4. Ping back! It’s important, so that I and other people can come and read your post! For example, in your post you can write “This post is part of SoCS:” and then copy and paste the URL found in your address bar at the top of this post into yours. Your link will show up in my comments for everyone to see. The most recent pingbacks will be found at the top.
5. Read at least one other person’s blog who has linked back their post. Even better, read everyone’s! If you’re the first person to link back, you can check back later, or go to the previous week, by following my category, “Stream of Consciousness Saturday,” which you’ll find right below the “Like” button on my post.
6. Copy and paste the rules (if you’d like to) in your post. The more people who join in, the more new bloggers you’ll meet and the bigger your community will get!
7. As a suggestion, tag your post “SoCS” and/or “#SoCS” for more exposure and more views.
8. Have fun!
Friday Night Prompt: Your Friday prompt for Stream of Consciousness Saturday is: “book.” Use any meaning of the word as your theme, or simply mention the word “book” in your post. Enjoy!
Book is overbooked. Everyone is overbooked. Everything is overkill. You know what? I’m over it. I have a raw feeling in my gut tonight. You know that feeling in your stomach after you cry for a while? Yes, that’s what I did tonight. I cried for a while. More of a suppressed cry. I guess the tears are lurking in my gut. Tonight was my big girl’s dress rehearsal for her dance recital. We are all overbooked and overextended. So, arriving tonight is a big production for all of us because nothing is simple in the overbooking business. For two minutes tonight (length of a dance) we all realized how silly we are.

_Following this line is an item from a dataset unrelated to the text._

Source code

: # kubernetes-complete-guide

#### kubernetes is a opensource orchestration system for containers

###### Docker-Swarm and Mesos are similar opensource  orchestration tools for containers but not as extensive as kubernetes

A brave young lady performed a solo dance. However, she was not on stage alone. She had to be assisted by a teacher because she can not walk, or move without assistance. I sat in my chair watching this young lady and I felt the tears burning. They were not tears of pity. They are the kind of tears that a parent sheds that you can’t explain but every parent gets.
I looked at my daughter and her friends, standing and watching. I felt “stupid”. All of the overbooking and running that we do. Things that I get frustrated with are so ridiculous, and at the same time I should rejoice that these are the frustrations I have. My emotions have booked to my gut. I can’t shake how I feel. I am so lucky. I am sure that the young lady’s parents are beaming with pride. Their child gave us a gift tonight. We all stopped booking in the swirl of nonsense and enjoyed her beautiful dance.
Their child danced. My child danced. It does not matter how. Our children do in their own way. It may not be the way we dream or hope, but our children do.
I want to escape from my world for a while and the only way to do that is with a book. I treasure a juicy story. The heroine’s story is always so much sexier than mine. But my story is mine and I want to sink my teeth into my story, not a book. A book is break. I need to stop overbooking or my story will be too thin and rigid to tell.